Le scénario à la nantaise est-il dans les clous du Giec... oui ou non ?

« Ces données nous confortent dans notre stratégie. L'augmentation des puits de carbone par l'introduction de la nature en ville est en cours. Le Plum va nous permettre de diminuer de 50 % la consommation des espaces naturels et forestiers par rapport à 2004-2014, les forêts urbaines doivent passer de 12 à 36 hectares d'ici à 2020, les véhicules diesel du transport public seront supprimés au cours des prochaines années. Nous venons de mettre en oeuvre un Projet alimentaire territorial pour notamment favoriser les circuits courts, le projet de nouvelle gare ferroviaire comprendra 60 % d'espaces verts, les 32 000 m2 de toiture du Marché d'intérêt national seront entièrement recouverts de panneaux photo-voltaïques... Nous sommes dans une stratégie globale et transversale », égrène la présidente de la Métropole, labellisée Cit'ergie en 2015. « Ce qui nous permet d'avoir un regard extérieur et un référentiel européen sur nos démarches. »

Le scénario à la nantaise est-il en accord avec les objectifs du Giec ? « On y est clairement, affirme Johanna Rolland. En ajoutant même une dimension qui consiste à toucher la diversité des Nantais, y compris les plus modestes. »

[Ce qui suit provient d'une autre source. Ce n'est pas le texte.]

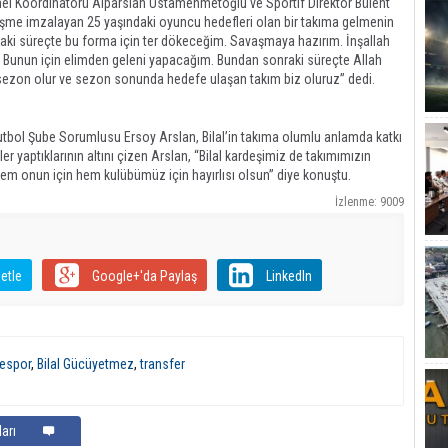
el Koordinatörü Alparslan Ustamehmetoğlu ve Sportif Direktör Bülent
özleşme imzalayan 25 yaşındaki oyuncu hedefleri olan bir takıma gelmenin
raki süreçte bu forma için ter dökeceğim. Savaşmaya hazırım. İnşallah
ız. Bunun için elimden geleni yapacağım. Bundan sonraki süreçte Allah
ir sezon olur ve sezon sonunda hedefe ulaşan takım biz oluruz” dedi.
tbol Şube Sorumlusu Ersoy Arslan, Bilal’in takıma olumlu anlamda katkı
er yaptıklarının altını çizen Arslan, “Bilal kardeşimiz de takımımızın
 Hem onun için hem kulübümüz için hayırlısı olsun” diye konuştu.
İzlenme: 9009
etle
Google+'da Paylaş
LinkedIn
yespor
,
Bilal Gücüyetmez
,
transfer
arı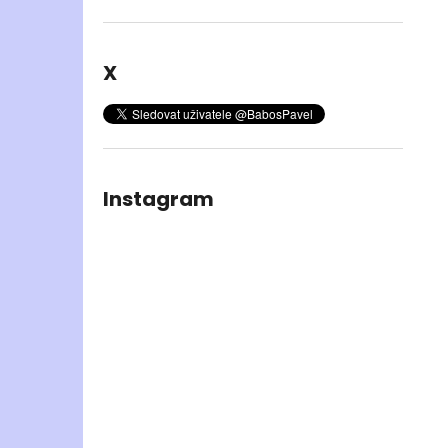
X
Instagram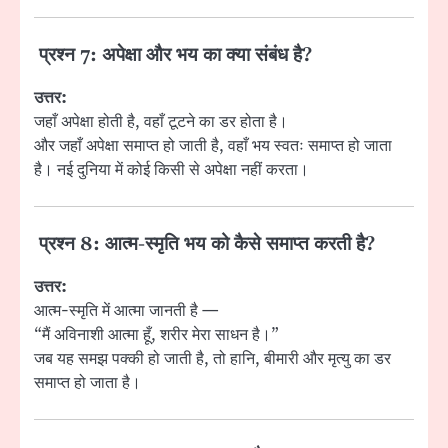
प्रश्न 7: अपेक्षा और भय का क्या संबंध है?
उत्तर:
जहाँ अपेक्षा होती है, वहाँ टूटने का डर होता है।
और जहाँ अपेक्षा समाप्त हो जाती है, वहाँ भय स्वतः समाप्त हो जाता
है। नई दुनिया में कोई किसी से अपेक्षा नहीं करता।
प्रश्न 8: आत्म-स्मृति भय को कैसे समाप्त करती है?
उत्तर:
आत्म-स्मृति में आत्मा जानती है —
“मैं अविनाशी आत्मा हूँ, शरीर मेरा साधन है।”
जब यह समझ पक्की हो जाती है, तो हानि, बीमारी और मृत्यु का डर
समाप्त हो जाता है।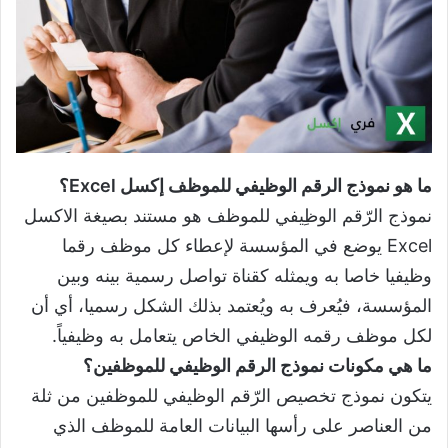
ما هو نموذج الرقم الوظيفي للموظف إكسل Excel؟
نموذج الرّقم الوظِيفي للموظف هو مستند بصيغة الاكسل
Excel يوضع في المؤسسة لإعطاء كل موظف رقما
وظيفيا خاصا به ويمثله كقناة تواصل رسمية بينه وبين
المؤسسة، فيُعرف به ويُعتمد بذلك الشكل رسميا، أي أن
لكل موظف رقمه الوظيفي الخاص يتعامل به وظيفياً.
ما هي مكونات نموذج الرقم الوظيفي للموظفين؟
يتكون نموذج تخصيص الرّقم الوظيفي للموظفين من ثلة
من العناصر على رأسها البيانات العامة للموظف الذي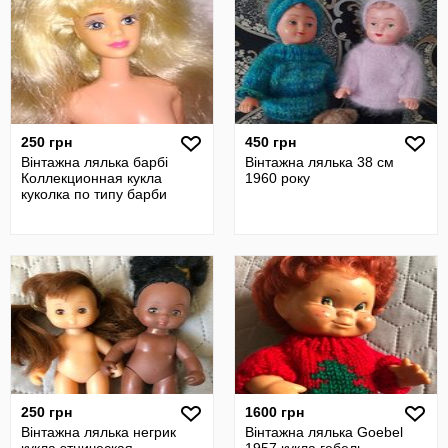
250 грн
450 грн
Вінтажна лялька барбі
Вінтажна лялька 38 см
Коллекционная кукла
1960 року
куколка по типу барби
250 грн
1600 грн
Вінтажна лялька негрик
Вінтажна лялька Goebel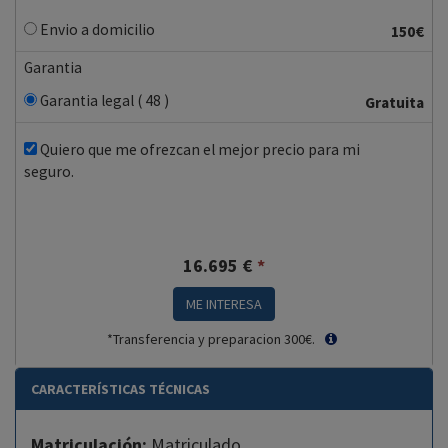
Envio a domicilio
150€
Garantia
Garantia legal ( 48 )
Gratuita
Quiero que me ofrezcan el mejor precio para mi
seguro.
16.695
€
*
ME INTERESA
*Transferencia y preparacion 300€.
CARACTERÍSTICAS TÉCNICAS
Matriculación:
Matriculado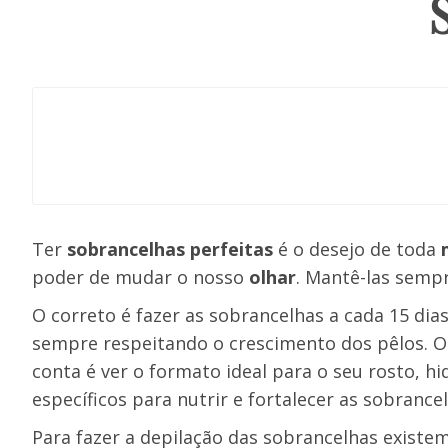
Ter
sobrancelhas perfeitas
é o desejo de toda
poder de mudar o nosso
olhar
. Mantê-las semp
O correto é fazer as sobrancelhas a cada 15 di
sempre respeitando o crescimento dos pêlos. 
conta é ver o formato ideal para o seu rosto, hi
específicos para nutrir e fortalecer as sobrance
Para fazer a depilação das sobrancelhas existe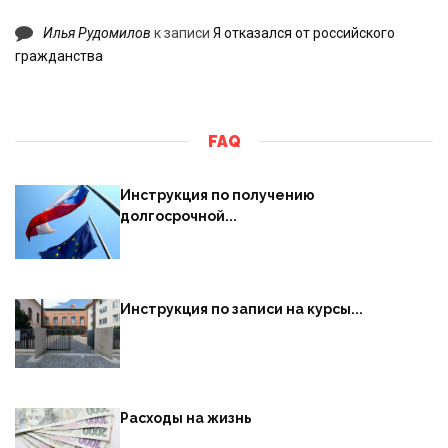
Илья Рудомилов
к записи
Я отказался от российского
гражданства
FAQ
Инструкция по получению
долгосрочной...
Инструкция по записи на курсы...
Расходы на жизнь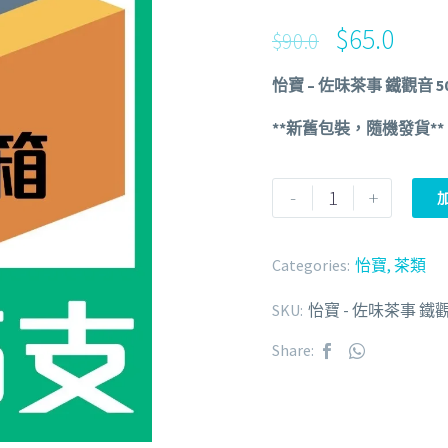
$
65.0
$
90.0
怡寶 – 佐味茶事 鐵觀音 500
**新舊包裝，隨機發貨**
-
+
Categories:
怡寶
,
茶類
SKU:
怡寶 - 佐味茶事 鐵觀音
Share: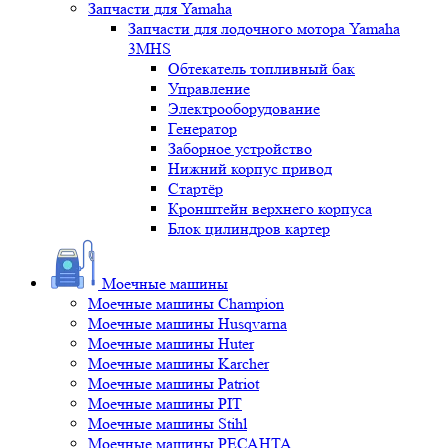
Запчасти для Yamaha
Запчасти для лодочного мотора Yamaha
3MHS
Обтекатель топливный бак
Управление
Электрооборудование
Генератор
Заборное устройство
Нижний корпус привод
Стартёр
Кронштейн верхнего корпуса
Блок цилиндров картер
Моечные машины
Моечные машины Champion
Моечные машины Husqvarna
Моечные машины Huter
Моечные машины Karcher
Моечные машины Patriot
Моечные машины PIT
Моечные машины Stihl
Моечные машины РЕСАНТА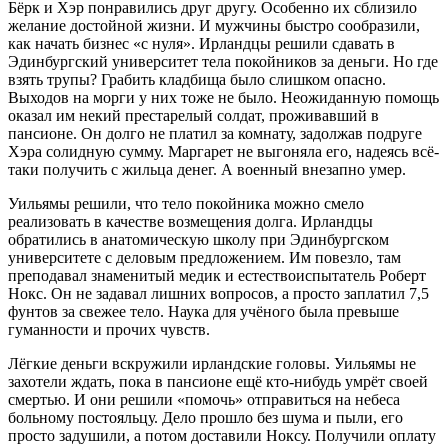
Бёрк и Хэр понравились друг другу. Особенно их сблизило
желание достойной жизни. И мужчины быстро сообразили,
как начать бизнес «с нуля». Ирландцы решили сдавать в
Эдинбургский университет тела покойников за деньги. Но где
взять трупы? Грабить кладбища было слишком опасно.
Выходов на морги у них тоже не было. Неожиданную помощь
оказал им некий престарелый солдат, проживавший в
пансионе. Он долго не платил за комнату, задолжав подруге
Хэра солидную сумму. Маргарет не выгоняла его, надеясь всё-
таки получить с жильца денег. А военный внезапно умер.
Уильямы решили, что тело покойника можно смело
реализовать в качестве возмещения долга. Ирландцы
обратились в анатомическую школу при Эдинбургском
университете с деловым предложением. Им повезло, там
преподавал знаменитый медик и естествоиспытатель Роберт
Нокс. Он не задавал лишних вопросов, а просто заплатил 7,5
фунтов за свежее тело. Наука для учёного была превыше
гуманности и прочих чувств.
Лёгкие деньги вскружили ирландские головы. Уильямы не
захотели ждать, пока в пансионе ещё кто-нибудь умрёт своей
смертью. И они решили «помочь» отправиться на небеса
больному постояльцу. Дело прошло без шума и пыли, его
просто задушили, а потом доставили Ноксу. Получили оплату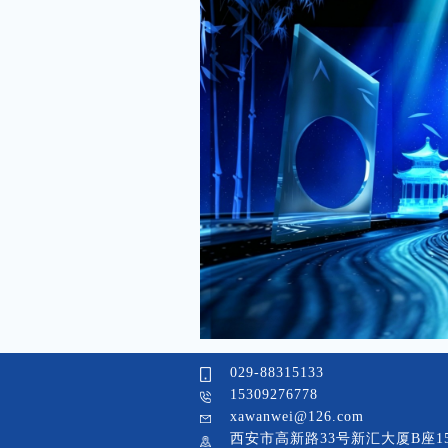
029-88315133
15309276778
xawanwei@126.com
西安市高新路33号新汇大厦B座1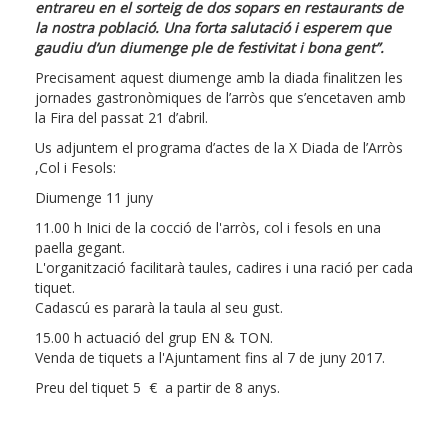
entrareu en el sorteig de dos sopars en restaurants de
la nostra població. Una forta salutació i esperem que
gaudiu d’un diumenge ple de festivitat i bona gent”.
Precisament aquest diumenge amb la diada finalitzen les
jornades gastronòmiques de l’arròs que s’encetaven amb
la Fira del passat 21 d’abril.
Us adjuntem el programa d’actes de la X Diada de l’Arròs
,Col i Fesols:
Diumenge 11 juny
11.00 h Inici de la cocció de l'arròs, col i fesols en una
paella gegant.
L'organització facilitarà taules, cadires i una ració per cada
tiquet.
Cadascú es pararà la taula al seu gust.
15.00 h actuació del grup EN & TON.
Venda de tiquets a l'Ajuntament fins al 7 de juny 2017.
Preu del tiquet 5 € a partir de 8 anys.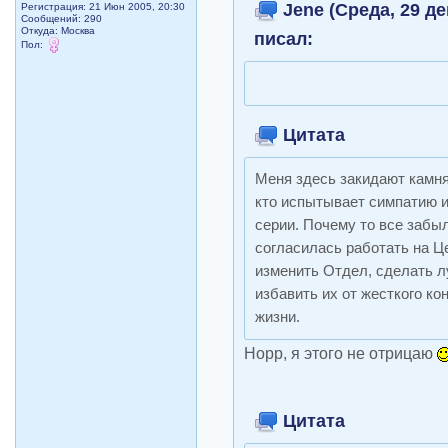
Jene (Среда, 29 де
Регистрация: 21 Июн 2005, 20:30
Сообщений: 290
Откуда: Москва
писал:
Пол:
Цитата
Меня здесь закидают камня
кто испытывает симпатию и
серии. Почему то все забы
согласилась работать на Це
изменить Отдел, сделать л
избавить их от жесткого к
жизни.
Норр, я этого не отрицаю
Цитата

Pour Julien Dossier, le fondateur de la société d'études et de conseil en stratégies bas carbone Quattro-libri, coauteur du rapport « Paris, vers la neutralité carbone en 2050 », le compte n'y est pas tout à fait. « Certes, Nantes a historiquement inscrit la transition énergétique dans sa culture locale. Elle symbolise le retrait de la voiture en ville, elle encourage la pratique du vélo, n'a pas usurpé son titre de capitale verte. Si elle a accueilli les sommets Ecocity ou Climate Chance, ce n'est pas un hasard, mais aller vers la neutralité carbone impose un examen d'une autre nature et une autre vision, avec un retroplanning sur 31 ans. La trajectoire vers la neutralité carbone, nécessaire pour atteindre les objectifs du Giec, impose de repenser en profondeur les modes de consommation, d'alimentation, de déplacements, de construction. À Nantes, l'abandon de l'aéroport NNDL est une opportunité à saisir. D'autres secteurs, comme le tourisme, le sport - on parle de construire un nouveau stade plutôt que de rénover l'ancien - ou le développement économique, ne sont pas encore au service de la neutralité carbone. Or, c'est bien aux villes et aux réseaux de villes de peser sur les stratégies d'investissement des industriels, et de pousser les États à adopter des normes nationales plus ambitieuses. »

Il préférerait une ligne verte dessinée par Le Voyage à Nantes qui relie des oeuvres d'art contemporain dans la ville, mais aussi des lieux où s'opèrent les changements d'usages vers la neutralité carbone. De la pédagogie par la culture.